[What the exercise asks]
Return every record below exactly as written, omitting any pictures.

START Exercise input

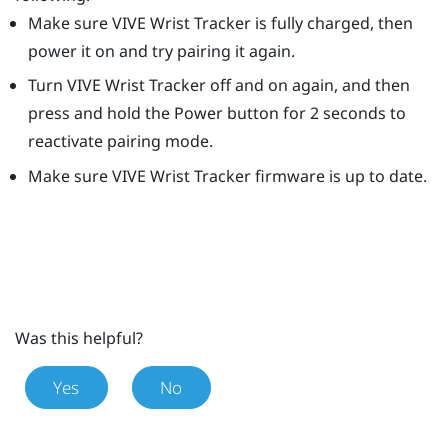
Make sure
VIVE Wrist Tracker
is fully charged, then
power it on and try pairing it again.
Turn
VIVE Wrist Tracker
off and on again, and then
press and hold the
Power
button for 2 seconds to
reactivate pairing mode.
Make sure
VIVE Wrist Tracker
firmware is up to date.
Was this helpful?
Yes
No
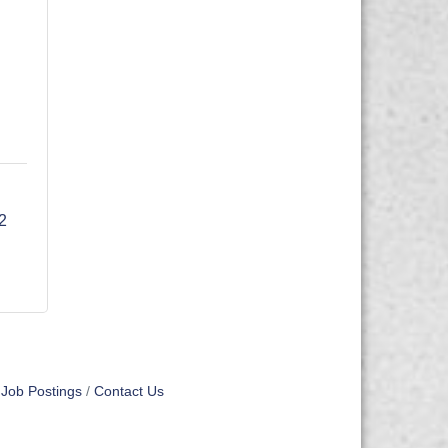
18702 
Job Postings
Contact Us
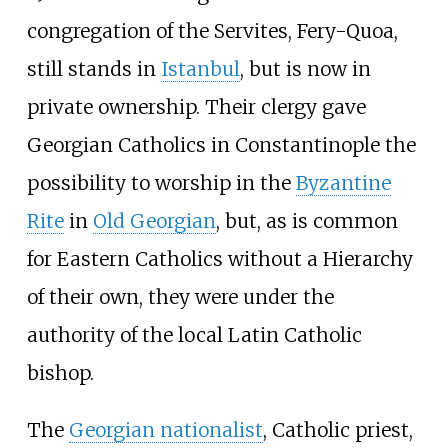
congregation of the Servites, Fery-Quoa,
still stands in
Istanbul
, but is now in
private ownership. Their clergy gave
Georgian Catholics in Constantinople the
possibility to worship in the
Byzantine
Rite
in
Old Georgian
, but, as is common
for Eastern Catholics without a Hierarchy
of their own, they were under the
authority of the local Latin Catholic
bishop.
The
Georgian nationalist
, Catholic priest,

END Exercise input

[Exercise response]
Make sure
VIVE Wrist Tracker
is fully charged, then
power it on and try pairing it again.
Turn
VIVE Wrist Tracker
off and on again, and then
press and hold the
Power
button for 2 seconds to
reactivate pairing mode.
Make sure
VIVE Wrist Tracker
firmware is up to date.
Was this helpful?
Yes
No
18702 
Job Postings
Contact Us
congregation of the Servites, Fery-Quoa,
still stands in
Istanbul
, but is now in
private ownership. Their clergy gave
Georgian Catholics in Constantinople the
possibility to worship in the
Byzantine
Rite
in
Old Georgian
, but, as is common
for Eastern Catholics without a Hierarchy
of their own, they were under the
authority of the local Latin Catholic
bishop.
The
Georgian nationalist
, Catholic priest,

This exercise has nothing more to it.